In tribute to Scottish author Iain Banks – who died on Sunday aged 59 (just two months after revealing that he had terminal gall bladder cancer) – here’s an interview he gave to the Scottish Socialist Voice in 2002.
Iain Banks is one of Scotland’s most successful fiction writers. Dead Air, published a few months ago is his twelfth novel. He has also internationally popular with his science fiction work where he has written nine novels and created his own utopian society: the Culture. He is also, perhaps, the most famous subscriber to the Scottish Socialist Voice! He gave his views on books, music, the world and politics to Nick McKerrell.
Dead Air seems to have caused a bit of a controversy touching as it does on the events around September 11. Did this surprise you?
“Not really. Actually I was hoping it would stir things up a bit. A bit more, even (instead of dealing with the issues the book tried to raise, people seemed generally fixated on the fact the first draft was “written” in six weeks – it’s true it was typed out in six weeks, however I’d mostly written the book in my head over the three or so months previously).”

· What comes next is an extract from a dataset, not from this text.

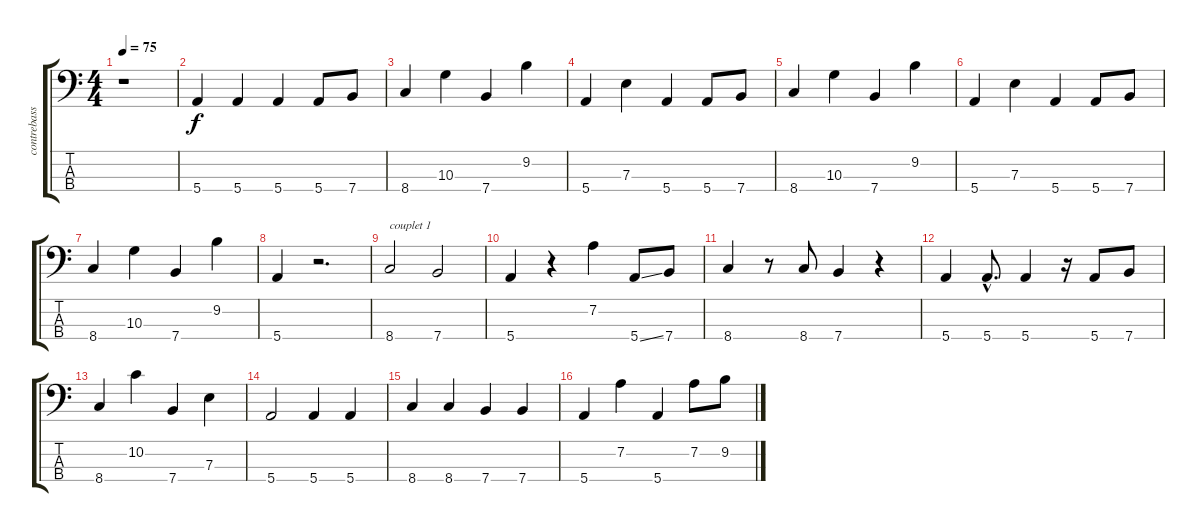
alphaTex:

A lot of your recent mainstream novels seem to deal with a lot of topical issues is this your preferred setting?
“I like the freedom of being able to write from a Science Fictional point of view, where you can deal with issues on any scale at all, but I do enjoy writing about the here and now too, because, well, that’s where we all live, while still keeping the option of veering off into fantasy or magical realism or whatever, should the notion take me.”

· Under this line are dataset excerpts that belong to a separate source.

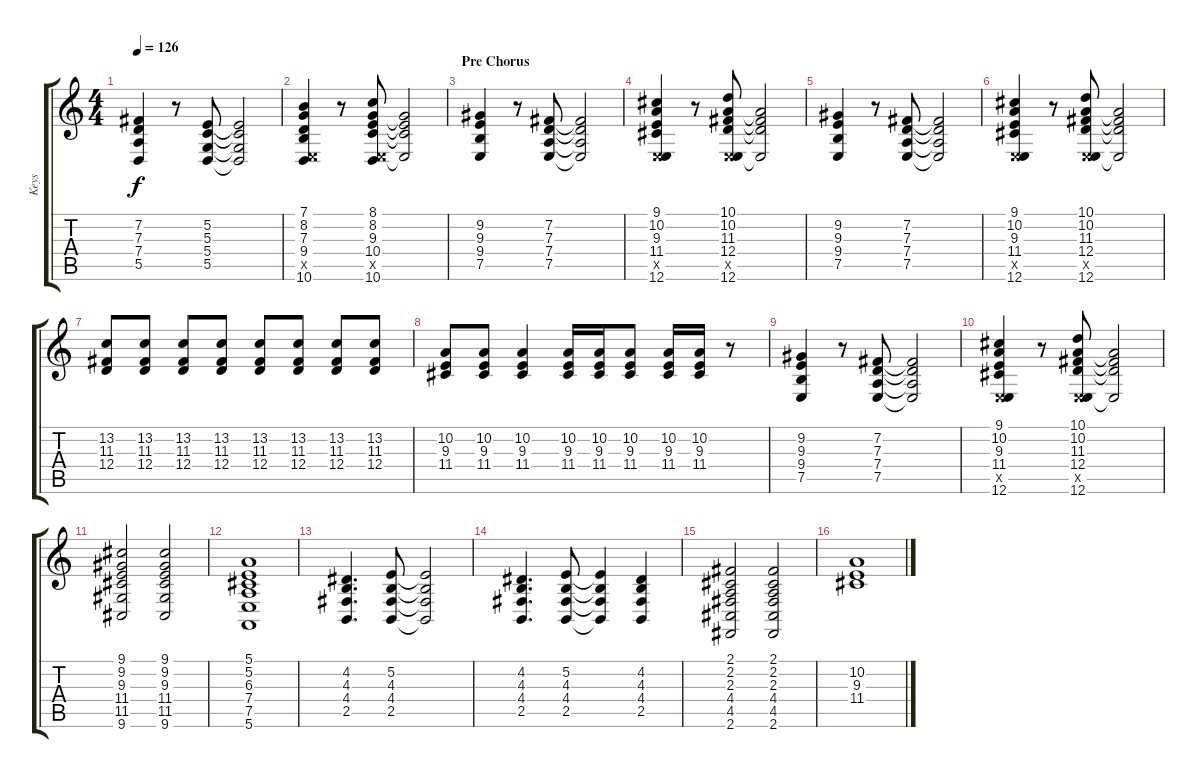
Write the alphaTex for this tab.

\track ("Keys" "Keys") {instrument brasssection}
\staff {score tabs}
\tuning (E4 B3 G3 D3 A2 E2) {hide}
\ts (4 4)
\tempo 126
\clef g2
\ks c
(7.2 7.3 7.4 5.5).4{dy f} r.8 (5.2 5.3 5.4 5.5).8 (5.2{t} 5.3{t} 5.4{t} 5.5{t}).2 |
(7.1 8.2 7.3 9.4 7.5{x} 10.6).4 r.8 (8.1 8.2 9.3 10.4 7.5{x} 10.6).8 (8.2{t} 9.3{t} 10.4{t} 7.5{t}).2 |
\section ("" "Pre Chorus")
(9.2 9.3 9.4 7.5).4 r.8 (7.2 7.3 7.4 7.5).8 (7.2{t} 7.3{t} 7.4{t} 7.5{t}).2 |
(9.1 10.2 9.3 11.4 7.5{x} 12.6).4 r.8 (10.1 10.2 11.3 12.4 7.5{x} 12.6).8 (10.2{t} 11.3{t} 12.4{t} 7.5{t}).2 |
(9.2 9.3 9.4 7.5).4 r.8 (7.2 7.3 7.4 7.5).8 (7.2{t} 7.3{t} 7.4{t} 7.5{t}).2 |
(9.1 10.2 9.3 11.4 7.5{x} 12.6).4 r.8 (10.1 10.2 11.3 12.4 7.5{x} 12.6).8 (10.2{t} 11.3{t} 12.4{t} 7.5{t}).2 |
(13.2 11.3 12.4).8 (13.2 11.3 12.4).8 (13.2 11.3 12.4).8 (13.2 11.3 12.4).8 (13.2 11.3 12.4).8 (13.2 11.3 12.4).8 (13.2 11.3 12.4).8 (13.2 11.3 12.4).8 |
(10.2 9.3 11.4).8 (10.2 9.3 11.4).8 (10.2 9.3 11.4).4 (10.2 9.3 11.4).16 (10.2 9.3 11.4).16 (10.2 9.3 11.4).8 (10.2 9.3 11.4).16 (10.2 9.3 11.4).16 r.8 |
(9.2 9.3 9.4 7.5).4 r.8 (7.2 7.3 7.4 7.5).8 (7.2{t} 7.3{t} 7.4{t} 7.5{t}).2 |
(9.1 10.2 9.3 11.4 7.5{x} 12.6).4 r.8 (10.1 10.2 11.3 12.4 7.5{x} 12.6).8 (10.2{t} 11.3{t} 12.4{t} 7.5{t}).2 |
(9.1 9.2 9.3 11.4 11.5 9.6).2 (9.1 9.2 9.3 11.4 11.5 9.6).2 |
(5.1 5.2 6.3 7.4 7.5 5.6).1 |
(4.2 4.3 4.4 2.5).4{d} (5.2 4.3 4.4 2.5).8 (5.2{t} 4.3{t} 4.4{t} 2.5{t}).2 |
(4.2 4.3 4.4 2.5).4{d} (5.2 4.3 4.4 2.5).8 (5.2{t} 4.3{t} 4.4{t} 2.5{t}).4 (4.2 4.3 4.4 2.5).4 |
(2.1 2.2 2.3 4.4 4.5 2.6).2 (2.1 2.2 2.3 4.4 4.5 2.6).2 |
(10.2 9.3 11.4).1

The main protagonist in Dead Air is a shock left-wing DJ who lets rip at various points with his comments on America, the world and everything. Did you use this to vent your spleen on the way the world is going?
“Definitely. Usually I allow myself just one obvious rant per book, but with this one I decided to make the rants more centre stage. I think since Dubya’s non-election and the rightwards slide of New Labour ™ there seems to be more to rant about.”
On that theme how do you think the world is going?
“Badly, just now. The Right has been in the ascendancy since the early Eighties and has done its damnedest to persuade everybody that its way is the only way, but some of the chickens are starting to come home to roost now (the word “Enron” springs to mind, for some reason) and the point is not – and never – to give up hope. Capitalism has had it all its own way since about 1990 and the world is a demonstrably less fair, just and equitable place; alternative ways of running society need to be explored and I think more and more people are open to that idea.”
How do you feel about the current warmongering of Bush and Blair?
“I’ve never voted for New Labour and I don’t consider myself a subject of the Crown, but I can’t help feeling ashamed of what Blair is doing in my – our – name. What is being touted here is a war of naked imperialist aggression, an act of civilisational thuggery.”
How do you think the Scottish Parliament has done in the last few years?
“Not bad, so far. Not brilliant, certainly, but there have been some progressive measures (student fees, nursing care funding). The biggest scandal is the cost of the new Parliament building; were the planners/accountants from a military background? I thought only weapons systems cost eight times more than originally budgeted for.”
What about the SSP?
“Well, you get my vote, and I buy the paper… But stop fishing for compliments.”
Would you call yourself a socialist?
“I do if I bump into right-wing Americans (I don’t know, there’s just something about the sight of a wildly pulsing vein on the suddenly scarlet brow of a Republican-voting big-name SF author). But I’m rich*, so I’m not sure I’m really allowed to… (*This is rich in the compared-to-most-people sense, not in the Bill Gates or even Sir Paul McCartney sense.)”
The Culture [Banks’s utopian universe] could be seen as a vision of a socialist society?
“Yes, the Culture, which appears in most of the SF books, is socialist/communist/whateverist. There’s no money, private property is synonymous with sentimental value, nothing and nobody is exploited and the opportunities for fun are pretty much unrestricted, so I like to think of it as a society that anybody could be happy in. Well, maybe not people of a determinedly miserablist nature, but they get to use really good, profoundly saturative VR, so even they’re happy (relative term) too. Gee, all we need is too-cheap-to-ticket space travel and unlimited clean energy! What’s stopping us?”
Does it bother you that many people only read your fiction and don’t look at the sci-fi?
“Deeply. But, heck, it isn’t compulsory.”
Will your next book be science fiction?
“Yup. Though that’s about all that even I know. It’ll probably end up being a Culture story again because I just love writing about it and there’s still a lot of stuff about the Culture I’d like to write about, however if I can think of a really spiffing non-Culture idea between now and this time next year when I have to start writing the blighter, I’ll go with that instead (hint: I most likely won’t).”
How do you rate other Scottish writers?
“Far too good. We’re just a wee daft country; how DARE there be so many writers what are better than me. It’s a disgrace. I may sue.”
I know you’re a bit of a music fan. What are you listening to at the moment?
“Red Hot Chilli Peppers ‘By The Way’. Or maybe Craig Armstrong ‘As If To Nothing’.